TRY IT ▸
Give the text lines from all of the items below as a numbered list, skipping any blank lines. Leave the pictures out of your answer.

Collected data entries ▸
============================================================

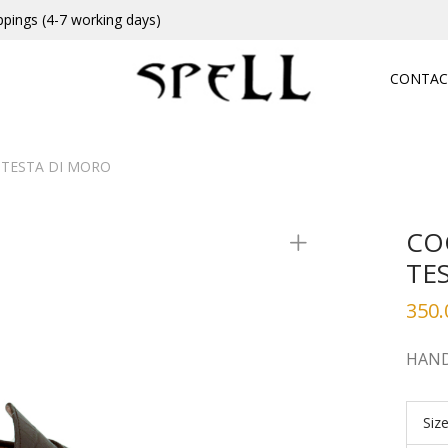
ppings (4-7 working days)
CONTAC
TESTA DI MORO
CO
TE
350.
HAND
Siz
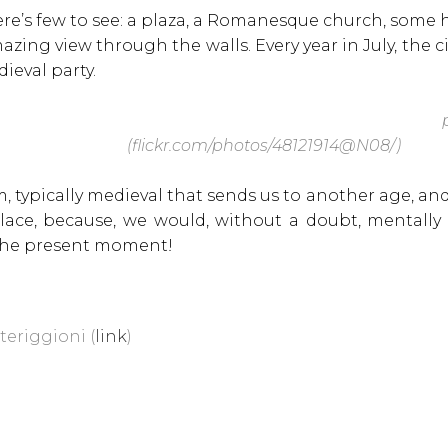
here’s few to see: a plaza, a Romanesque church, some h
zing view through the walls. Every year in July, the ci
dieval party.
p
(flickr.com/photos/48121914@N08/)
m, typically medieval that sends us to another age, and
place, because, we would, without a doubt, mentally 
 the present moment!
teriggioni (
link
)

============================================================

RESPONSE BOX ▸
1. ppings (4-7 working days)
2. CONTAC
3. TESTA DI MORO
4. CO
5. TE
6. 350.
7. HAND
8. Siz
9. here’s few to see: a plaza, a Romanesque church, some h
10. zing view through the walls. Every year in July, the ci
11. dieval party.
12. p
13. (flickr.com/photos/48121914@N08/)
14. m, typically medieval that sends us to another age, and
15. place, because, we would, without a doubt, mentally 
16.  the present moment!
17. teriggioni (
18. link
19. )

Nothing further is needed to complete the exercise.